I was never quite sure of Maggi's age.  There were different stories.  Regardless, the reality of all wolfies is that they are a short lived breed.  It is never an easy fact to face but I did the only thing I knew that would help.  I just prayed.  Everyday.  "Yes I know they do not live long but please don't let them suffer.  Take them from me if you must, but take them peacefully".  Years of daily prayer and directed intention worked.  On Mother's Day I pulled into the yard.  Maggi had died, her heart had stopped and her tongue sprawled out of her mouth.  Clayton was frantic on the phone with the vet.  At the sound of my car pulling in, Maggi's heart started  and she sprung too life running over to me as if nothing happened at all, as she had done hundreds of times before. 

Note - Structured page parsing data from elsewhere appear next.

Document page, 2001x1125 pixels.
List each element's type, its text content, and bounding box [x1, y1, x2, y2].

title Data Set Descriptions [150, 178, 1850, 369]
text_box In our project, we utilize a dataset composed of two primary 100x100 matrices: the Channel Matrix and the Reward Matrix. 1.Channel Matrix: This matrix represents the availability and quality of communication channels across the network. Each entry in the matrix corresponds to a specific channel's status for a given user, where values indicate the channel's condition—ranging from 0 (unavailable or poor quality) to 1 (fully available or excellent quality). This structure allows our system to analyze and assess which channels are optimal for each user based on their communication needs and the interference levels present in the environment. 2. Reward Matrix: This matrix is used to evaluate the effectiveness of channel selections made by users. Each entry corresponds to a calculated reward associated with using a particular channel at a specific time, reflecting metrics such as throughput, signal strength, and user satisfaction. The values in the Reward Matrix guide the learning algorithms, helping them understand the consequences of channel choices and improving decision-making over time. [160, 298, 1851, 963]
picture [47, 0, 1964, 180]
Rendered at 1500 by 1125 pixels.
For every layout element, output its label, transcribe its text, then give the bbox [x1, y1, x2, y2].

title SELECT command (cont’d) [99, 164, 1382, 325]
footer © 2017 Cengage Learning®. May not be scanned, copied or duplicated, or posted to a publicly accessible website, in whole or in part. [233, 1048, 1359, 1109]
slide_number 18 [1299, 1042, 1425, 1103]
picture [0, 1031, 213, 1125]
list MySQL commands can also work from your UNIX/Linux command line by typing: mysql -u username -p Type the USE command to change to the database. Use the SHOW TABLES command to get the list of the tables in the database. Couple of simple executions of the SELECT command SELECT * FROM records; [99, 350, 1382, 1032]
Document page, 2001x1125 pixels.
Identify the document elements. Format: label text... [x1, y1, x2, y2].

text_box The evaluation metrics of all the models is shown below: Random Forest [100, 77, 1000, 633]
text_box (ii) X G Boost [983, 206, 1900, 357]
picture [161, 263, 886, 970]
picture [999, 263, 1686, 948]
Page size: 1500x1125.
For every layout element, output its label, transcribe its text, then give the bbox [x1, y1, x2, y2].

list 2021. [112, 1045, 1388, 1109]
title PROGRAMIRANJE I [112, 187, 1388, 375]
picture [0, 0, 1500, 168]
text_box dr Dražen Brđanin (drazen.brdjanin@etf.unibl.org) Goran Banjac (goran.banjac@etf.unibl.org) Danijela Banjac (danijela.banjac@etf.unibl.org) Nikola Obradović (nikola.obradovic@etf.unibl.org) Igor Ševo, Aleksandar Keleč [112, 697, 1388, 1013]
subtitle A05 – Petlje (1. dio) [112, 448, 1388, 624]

We drove Maggi to the vet.  The vet said she was tachy cardiac and her little revival was a small miracle.    The vet let us down easy, but told us to take her home and enjoy her for the weekend, borrowed time.

We brought Maggi home and didn't make of her beyond the normal love and cuddles she got every day.  She rested peacefully and playfully in her bed, smiling contently.  At 2 AM I was awoken by a familiar "THUMP THUMP THUMP".  Maggi's tail on the wall had been my wake up call for the past 4 years.  "THUMP THUMP THUMP", I heard again.  Maggi must need to pee I thought, getting out of bed.  I went to the door but Maggi stood by her food dish grinning up at me.  "THUMP THUMP THUMP" boomed her tail loudly once again.  I could not resist a laugh.  Right to the end Maggi was thinking of that bottomless gut of hers.    There was a little bacon grease on the counter that I melted over a small bowl of kibble.    I placed her bowl in her little eating table and watched her enthusiastically gobble up what would be her last meal.  Maggi looked up from her empty dish.  "THUMP THUMP THUMP".  I laughed again, walked her to her bed ands gave hugs and kisses. She plopped down with a huge sigh and drifted contently off to sleep.  She woke me again at 6 in the morning for her pee.  I waited for her on the front landing wondering if the stairs would stress her heart.  I was right, and she collapsed into my arms.  She tried to get up and I spoke softly to her. " Just stay right there, Mags," I said.  "You just stay with Mamma and close your eyes go to sleep.  Mamma here to love you."  I patted her sweet soft face and kissed her.  She let go her breath and, in my arms, transitioned smoothly to her next adventure.  She didn't suffer even a wink.  She just let out a sigh and went.  I held her for a long time. I thanked God for the peace.

I went outside with Guinness.  I was Maggi's eyes for so long it changed the way I saw things.   .  Always on the look out for obstacle, scanning for bumps to steer her away, and guiding her  towards me.  I shook my senses as it hit me.  I hadn't realized how differently I had viewed the world.  Something deep inside me shifted.   A feeling of deep- rooted inadequacy spun out of me from some dark corner of my heart.  She took it right out of me, in that moment, and I felt it leave.  It was replaced by something I can only describe as pure joy. Maggi, the blind girl with a heart  of gold and eyes that could not see,  it was her final gift to me,and in that moment I had learned... and I saw.